# Ram auf fehler testen.



## JuRrAsStOiL (30. Oktober 2004)

hi,

ich hab die befürchtung das sich einer meiner riegel verabschiedet hat 
kennt ihr ne software (ausser memtest86 - hab keinen brenner und
kein floppy) mit der ich den speicher auf fehler testen kann. bin nämlich
ratlos warum nix mehr richtig geht und denke mittlerweile das es am
speicher liegt. ich versuche momentan den neuerwerb eines pcs zu
verhindern.

vielen dank im voraus


----------



## Andreas Späth (30. Oktober 2004)

http://www.sisoftware.net/
Sisoft Sandra sollte das auch können, habs aber nochnie ausprobiert


----------



## SpitfireXP (5. November 2004)

Schnapp dir von einem Kumpel mal eine Suse-Linux-CD.
Da ist ein schönes Prog drauf.
Kann man ganz am anfang starten.


----------



## Alex Duschek (5. November 2004)

Naja,so weit verbreitet ist Linux nun auch wieder nicht,dass jeder 4. ne Suse Linux CD zu Hause liegen hat 
Allerdings wäre sowas sicher ne Option,zumal du dir Linux auch saugen kannst.

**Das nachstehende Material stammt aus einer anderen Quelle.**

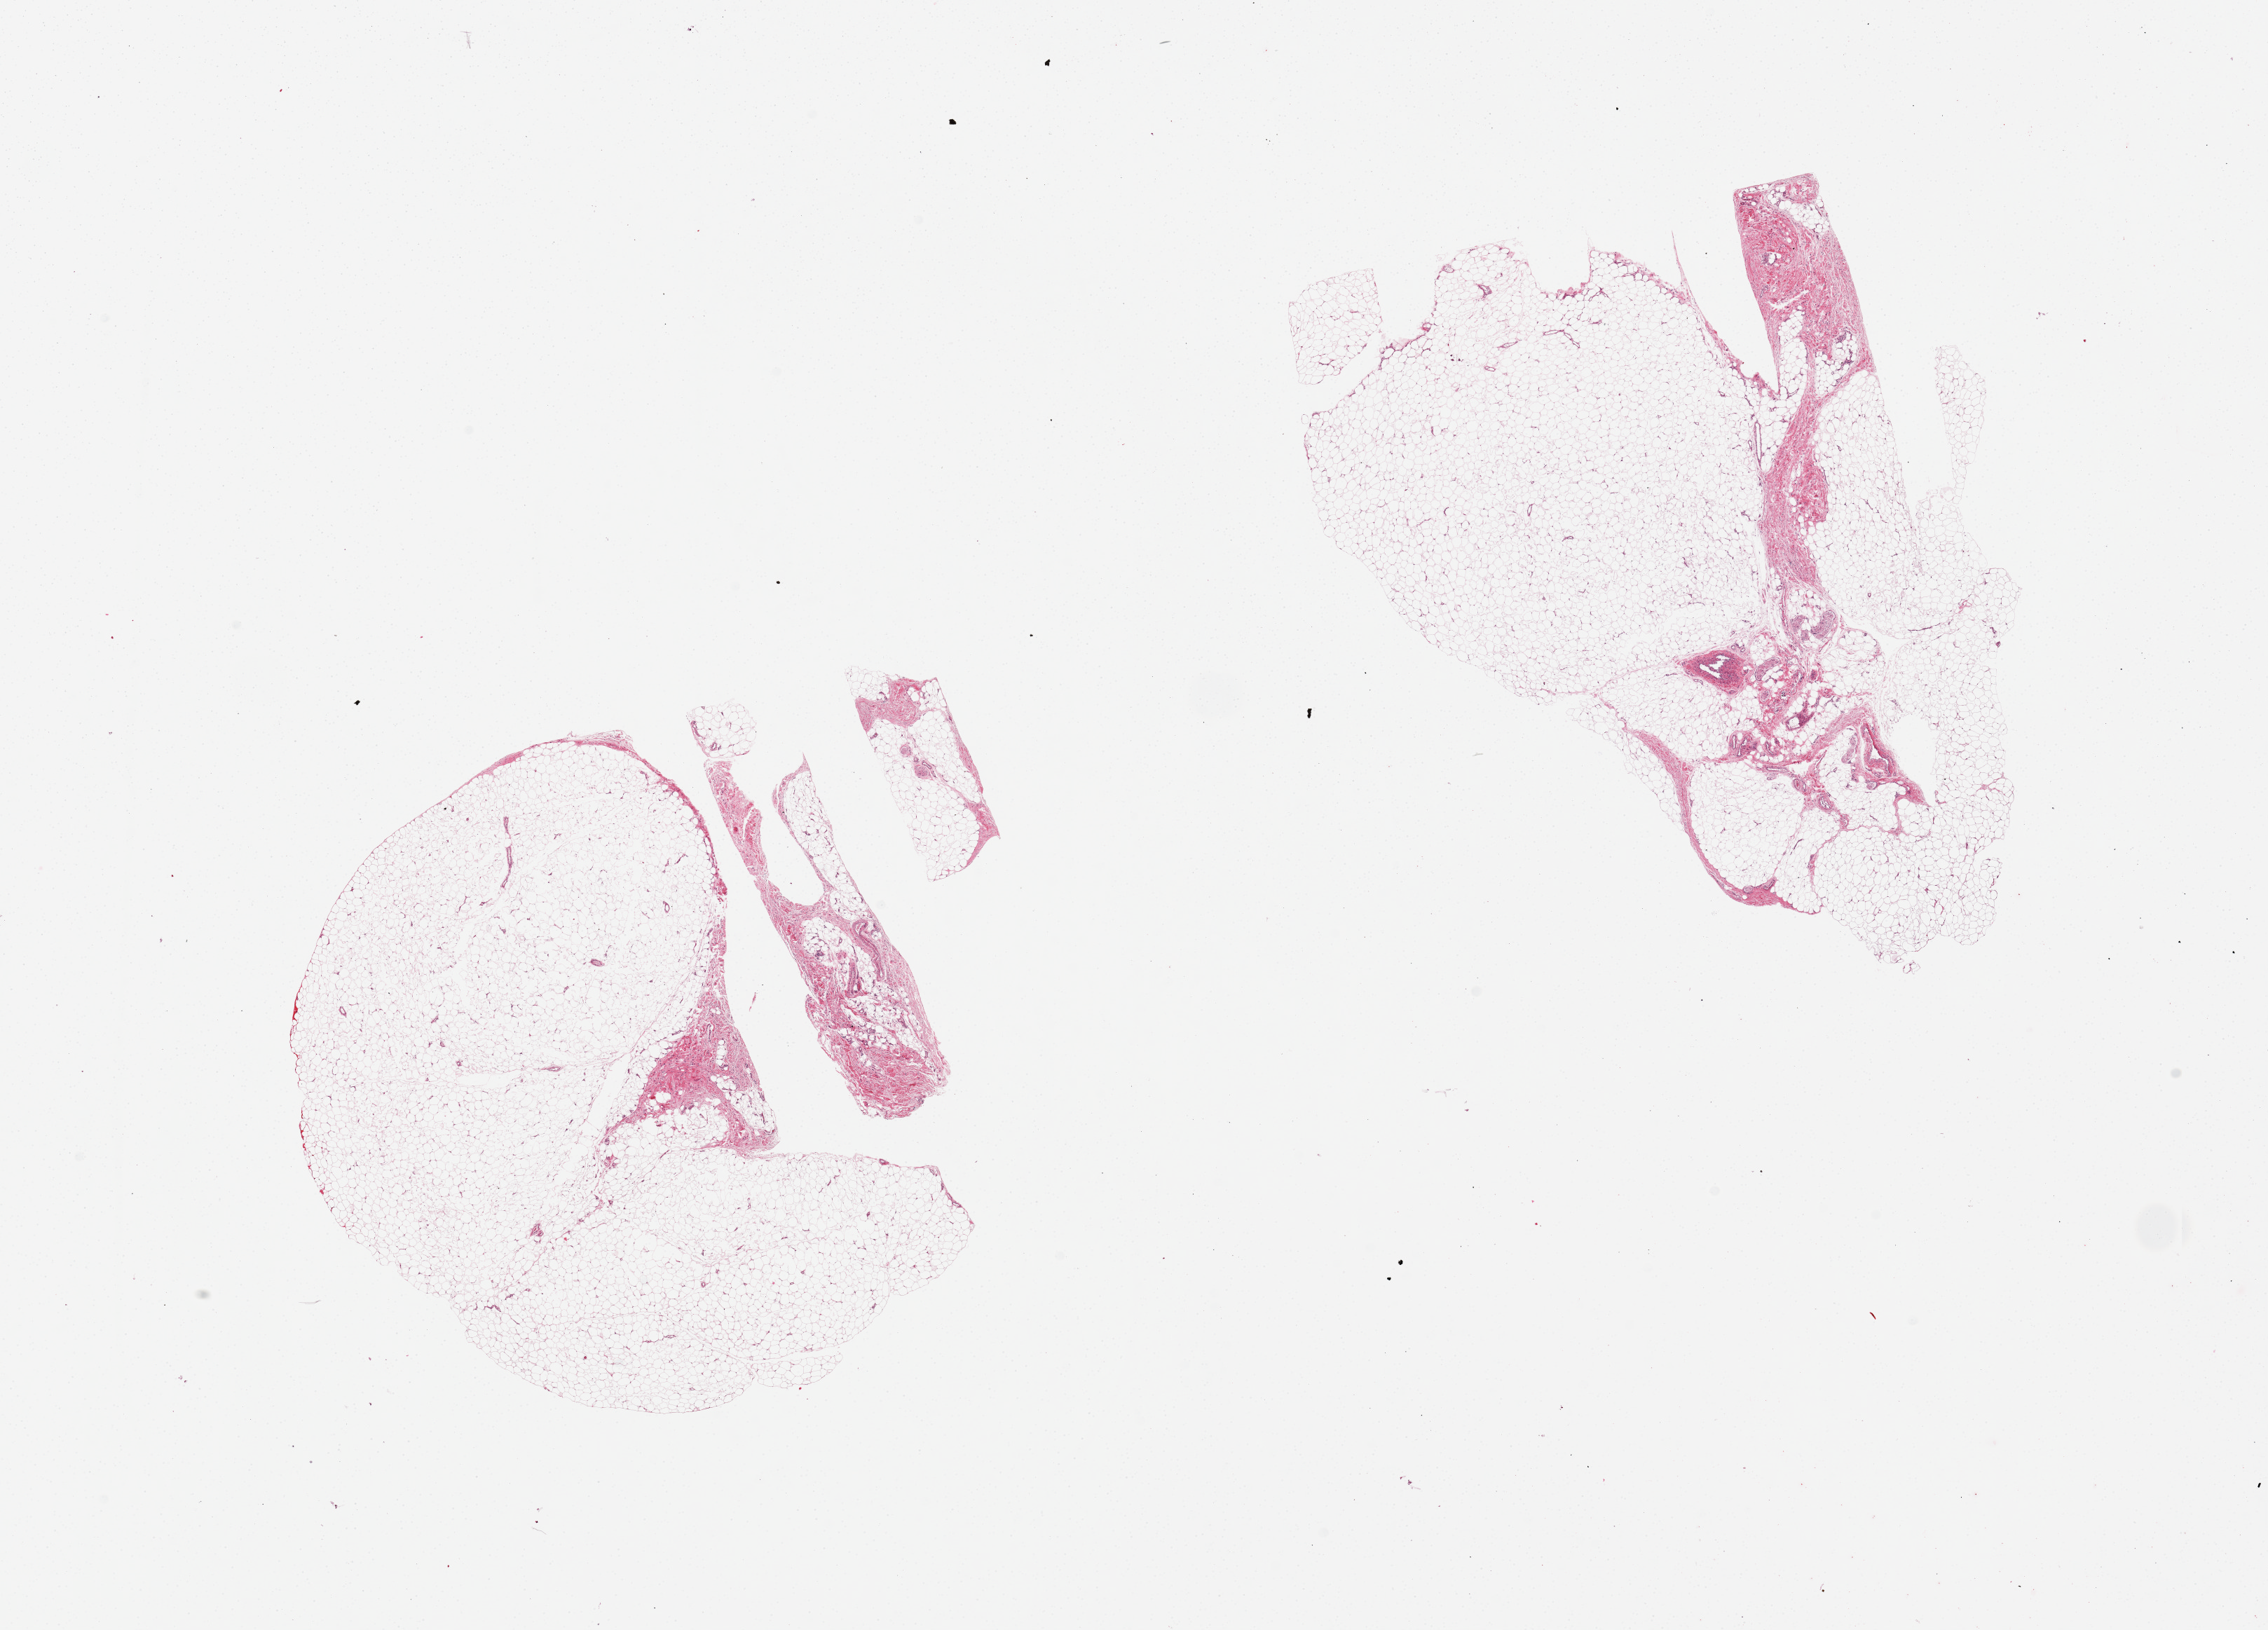
Whole-slide image, H&E stain, brightfield, shown as a low-resolution overview of the whole scanned area (about 25.6 x 18.4 mm, acquisition: 20x scan), PAXgene-fixed, paraffin-embedded tissue, section of adipose tissue (target tissue), tissue donor sample. Donor sex: female.
Review note (as recorded): 2 pieces, ~10% fibrous tissue.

Aber eigentlich geht meiner Meinung nach nichts über memtest,aber da siehts bei dir leider schlecht aus,wobei ich auch nicht verstehe,wiso ein PC weder ein Diskettenlaufwerk noch einen Brenner hat :suspekt:


----------



## Radhad (5. November 2004)

SUSE Memtest ist noch besser als memtest86!


MfG Radhad


----------



## SpitfireXP (5. November 2004)

Ruud Van Nistelrooy hat gesagt.:
			
		

> wobei ich auch nicht verstehe,wiso ein PC weder ein Diskettenlaufwerk noch einen Brenner hat




Vielleicht hat er ein Laptop, ein altes... Ohne Disk, ohne Brenner?


----------